I already have a perfectly good troll that I share with slothrop and Maxwell's Demon. :twisted:

Well, you two may not want it, but I already have a couple offers.

I will admit to authoring 2-4 Chef posts of very minor importance. It was momentarily amusing. I have my own troll waiting in the wings if I decide to go down that road though. I prefer my own ideas.

You're probably better off.  Roger might amuse, but I wouldn't want to live near him.

Chaplin_Sinatra_Fonzarell

Quote from: EfrimAs for the matter of Roger,Äôs requests, there was only one was of relevance to this board. The password for the Chef moniker has been given to me, and I have been requested to auction it off among the members of the board. I will be entertaining PM,Äôs on this matter over the next few days. Bids are not limited to cash. If you feel you are worthy let me know.

I'll give you a picture of people cosplaying as fast food mascots and the soundtrack to the movie Head in mp3 form
Chaplin Sinatra Fonzarelli, G.G.L.F., C.L.F., L.F.L.F., R.M.S.T.A., R.P.C.V., N.C.c., T.R.R.R., W.I.T.C.H., W.P.P., V.P.D.F.Y.S., S.C.U.M., I.G.R.S.A.F.D.S.K.S.K.J.J.J.S.Y.Y.D.F.D.K.D.S.F.K.S.D.K.J.L.K.F.G.K.S.D.G.G.J.R.J.S.T.S and other various divisions of the Maude Senger cabal of the Pantheo-Anametamystikhood of Eris Esoteric, and President for Life of the Holy Empire of Ayatollah Discordiolla

img]http://www.dontyouwantmebaby.com/fark/bond_077_hasselhoff_animate.gif[/img]

doubtless incident

goodbye roger. crap.

i gave myself away in a contest too but then i changed the password and kept myself.
TIMMYYYYY!!!!!!

Ghost In The Machine

Quote from: doubtless incidentgoodbye roger. crap.

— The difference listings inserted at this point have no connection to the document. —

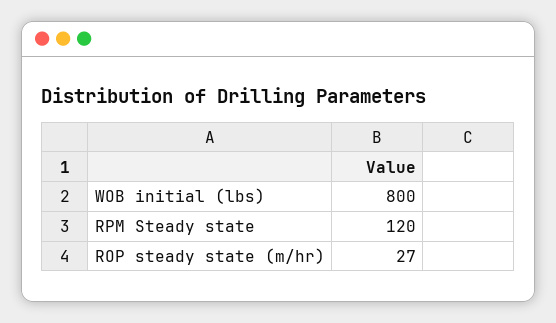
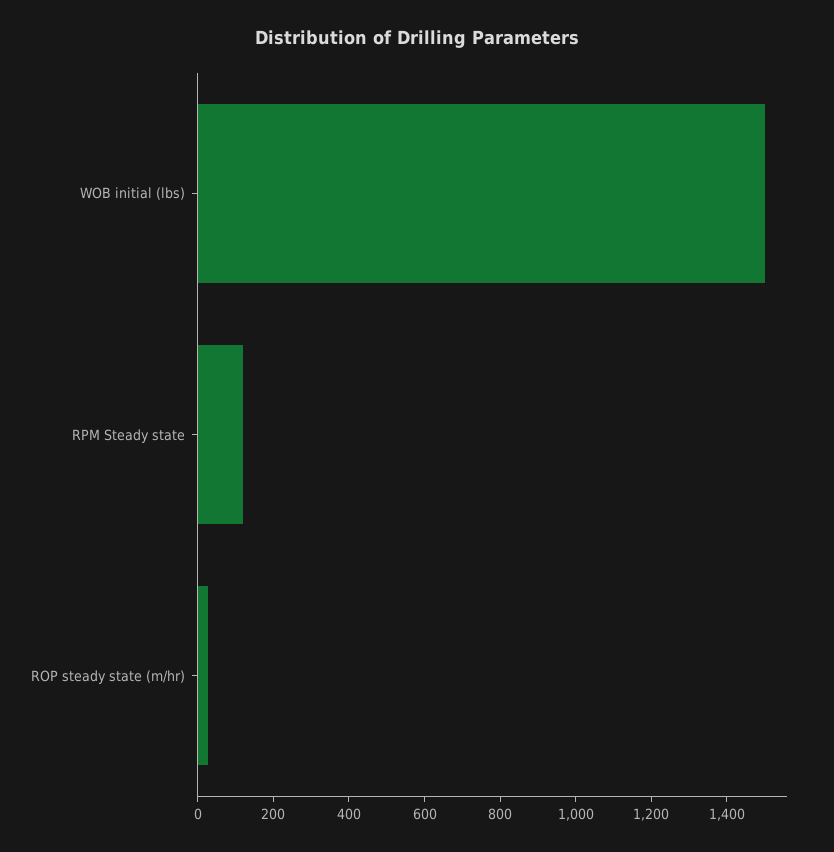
  {
-   "WOB initial (lbs)": 800,
+   "WOB initial (lbs)": 1500,
    "RPM Steady state": 120,
    "ROP steady state (m/hr)": 27
  }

Don't look at it like a problem, see an opportunity.

Now we can play "Where in the world is Carmen Sandiego", IRL!

doubtless incident

i'm a where's waldo man myself.
TIMMYYYYY!!!!!!

Efrim

Quote from: Ghost In The Machine
Quote from: Efrim
Quote from: SssBella, Oracle of DoomI don't want it, either.
I already have a perfectly good troll that I share with slothrop and Maxwell's Demon. :twisted:

Well, you two may not want it, but I already have a couple offers.

I will admit to authoring 2-4 Chef posts of very minor importance. It was momentarily amusing. I have my own troll waiting in the wings if I decide to go down that road though. I prefer my own ideas.

You're probably better off.  Roger might amuse, but I wouldn't want to live near him.

No, you wouldn't.
"There comes a time when every man feels the urge to spit on his hands, hoist the black flag, and start slitting throats." -- H.L. Mencken

L,
Efrim

LMNO

Bye Roger.

See you tomorrow.  :lol:




(PS - After the last two incidents, I most certainly am calling Shenanagins on this).